# How Might We

# Phase: 🎨 Problem shaping
Focus: Diverge

IN BRIEF

Time commitment: 1-2 hours
Difficulty: Easy
Materials needed: Meeting space (physical or virtual), whiteboard and stickies (physical or virtual), participants from a variety of technical and cultural perspectives (the more of these, the more useful)
Who should participate: User experience designers, product/project owners, developers, community specialists
Best for: Generating a number of ideas quickly without becoming too solution-focused too soon

# About this tool

Brainstorming is great, but it often faces the critique that it encourages participants to fall in love with the solution, not the problem. If either your problem or your team runs the risk of falling into that trap, a "how might we" exercise may be a more effective approach. "How might we" exercise differs from traditional brainstorming because you're often generating as many questions as you are generating answers, and participants are placing equal weight on each. Get started with "how might we" by ...

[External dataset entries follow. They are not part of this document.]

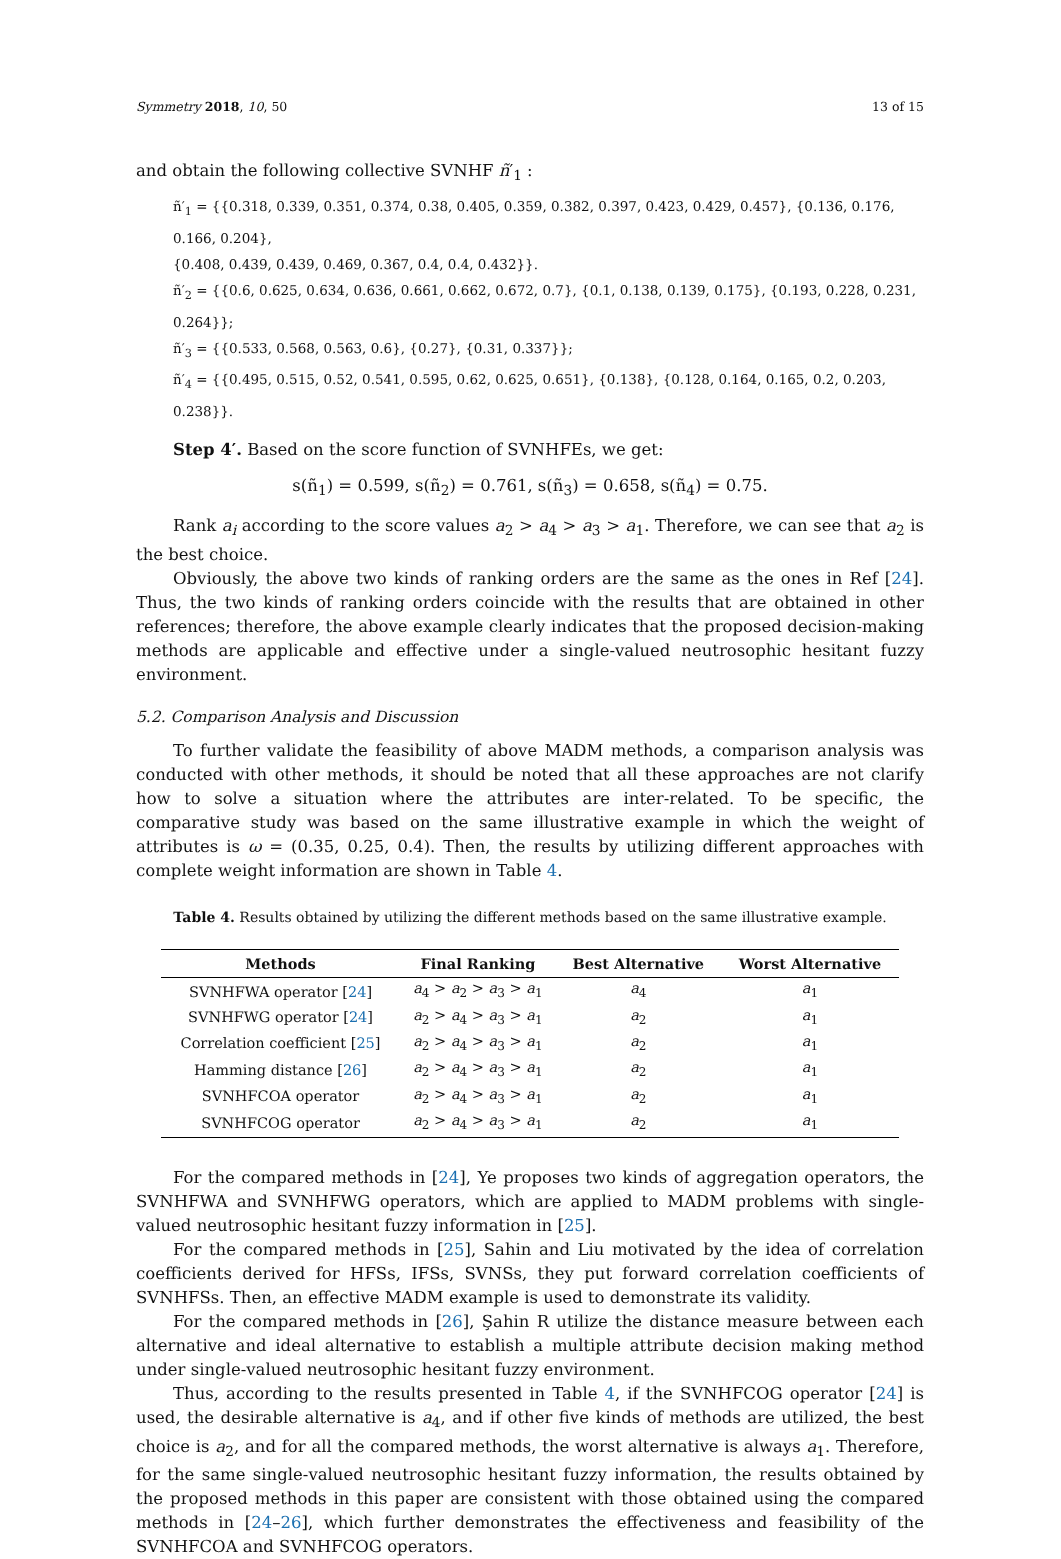Symmetry 2018, 10, 50 13 of 15
and obtain the following collective SVNHF ñ′<sub>1</sub> :
ñ′<sub>1</sub> = {{0.318, 0.339, 0.351, 0.374, 0.38, 0.405, 0.359, 0.382, 0.397, 0.423, 0.429, 0.457}, {0.136, 0.176, 0.166, 0.204},
{0.408, 0.439, 0.439, 0.469, 0.367, 0.4, 0.4, 0.432}}.
ñ′<sub>2</sub> = {{0.6, 0.625, 0.634, 0.636, 0.661, 0.662, 0.672, 0.7}, {0.1, 0.138, 0.139, 0.175}, {0.193, 0.228, 0.231, 0.264}};
ñ′<sub>3</sub> = {{0.533, 0.568, 0.563, 0.6}, {0.27}, {0.31, 0.337}};
ñ′<sub>4</sub> = {{0.495, 0.515, 0.52, 0.541, 0.595, 0.62, 0.625, 0.651}, {0.138}, {0.128, 0.164, 0.165, 0.2, 0.203, 0.238}}.
Step 4′. Based on the score function of SVNHFEs, we get:
s(ñ<sub>1</sub>) = 0.599, s(ñ<sub>2</sub>) = 0.761, s(ñ<sub>3</sub>) = 0.658, s(ñ<sub>4</sub>) = 0.75.
Rank a<sub>i</sub> according to the score values a<sub>2</sub> > a<sub>4</sub> > a<sub>3</sub> > a<sub>1</sub>. Therefore, we can see that a<sub>2</sub> is the best choice.
Obviously, the above two kinds of ranking orders are the same as the ones in Ref [24]. Thus, the two kinds of ranking orders coincide with the results that are obtained in other references; therefore, the above example clearly indicates that the proposed decision-making methods are applicable and effective under a single-valued neutrosophic hesitant fuzzy environment.
5.2. Comparison Analysis and Discussion
To further validate the feasibility of above MADM methods, a comparison analysis was conducted with other methods, it should be noted that all these approaches are not clarify how to solve a situation where the attributes are inter-related. To be specific, the comparative study was based on the same illustrative example in which the weight of attributes is ω = (0.35, 0.25, 0.4). Then, the results by utilizing different approaches with complete weight information are shown in Table 4.
Table 4. Results obtained by utilizing the different methods based on the same illustrative example.
| Methods | Final Ranking | Best Alternative | Worst Alternative |
| --- | --- | --- | --- |
| SVNHFWA operator [ 24 ] | a<sub>4</sub> > a<sub>2</sub> > a<sub>3</sub> > a<sub>1</sub> | a<sub>4</sub> | a<sub>1</sub> |
| SVNHFWG operator [ 24 ] | a<sub>2</sub> > a<sub>4</sub> > a<sub>3</sub> > a<sub>1</sub> | a<sub>2</sub> | a<sub>1</sub> |
| Correlation coefficient [ 25 ] | a<sub>2</sub> > a<sub>4</sub> > a<sub>3</sub> > a<sub>1</sub> | a<sub>2</sub> | a<sub>1</sub> |
| Hamming distance [ 26 ] | a<sub>2</sub> > a<sub>4</sub> > a<sub>3</sub> > a<sub>1</sub> | a<sub>2</sub> | a<sub>1</sub> |
| SVNHFCOA operator | a<sub>2</sub> > a<sub>4</sub> > a<sub>3</sub> > a<sub>1</sub> | a<sub>2</sub> | a<sub>1</sub> |
| SVNHFCOG operator | a<sub>2</sub> > a<sub>4</sub> > a<sub>3</sub> > a<sub>1</sub> | a<sub>2</sub> | a<sub>1</sub> |
For the compared methods in [24], Ye proposes two kinds of aggregation operators, the SVNHFWA and SVNHFWG operators, which are applied to MADM problems with single-valued neutrosophic hesitant fuzzy information in [25].
For the compared methods in [25], Sahin and Liu motivated by the idea of correlation coefficients derived for HFSs, IFSs, SVNSs, they put forward correlation coefficients of SVNHFSs. Then, an effective MADM example is used to demonstrate its validity.
For the compared methods in [26], Şahin R utilize the distance measure between each alternative and ideal alternative to establish a multiple attribute decision making method under single-valued neutrosophic hesitant fuzzy environment.
Thus, according to the results presented in Table 4, if the SVNHFCOG operator [24] is used, the desirable alternative is a<sub>4</sub>, and if other five kinds of methods are utilized, the best choice is a<sub>2</sub>, and for all the compared methods, the worst alternative is always a<sub>1</sub>. Therefore, for the same single-valued neutrosophic hesitant fuzzy information, the results obtained by the proposed methods in this paper are consistent with those obtained using the compared methods in [24–26], which further demonstrates the effectiveness and feasibility of the SVNHFCOA and SVNHFCOG operators.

  1. Gather particpants (internal stakeholders or actual users) from as wide a variety of perspectives as possible; this is important because it encourages diverse questions, which in turn encourages diverse perspectives on answers further along in your design process.
  2. Start with a problem statement or insight statement about the issue to hand and encourage participants to come up with as many related questions as possible beginning in "how might we ..." For example, if the insight statement is "people believe in the inherent goodness of installing software packages through distributed means, but they don't do so because it's too slow and availability is an issue", some "how might we" questions might be:
  3. How might we speed up downloading packages in slow firewalled environments?
  4. How might we encourage user adoption in order to improve availability?
  5. How might we persuade users to take a time hit in order to do something they believe is inherently good?
  6. How might we make it an easy fallback to downloading packages in a different way if resources outside the firewall are unavailable?
  7. Once you're done, revert to traditional brainstorming to generate as many answers as possible to the "how might we" questions you've generated. You're likely to find a much wider diversity of potential solutions than if you'd just started with solutioning right off the bat!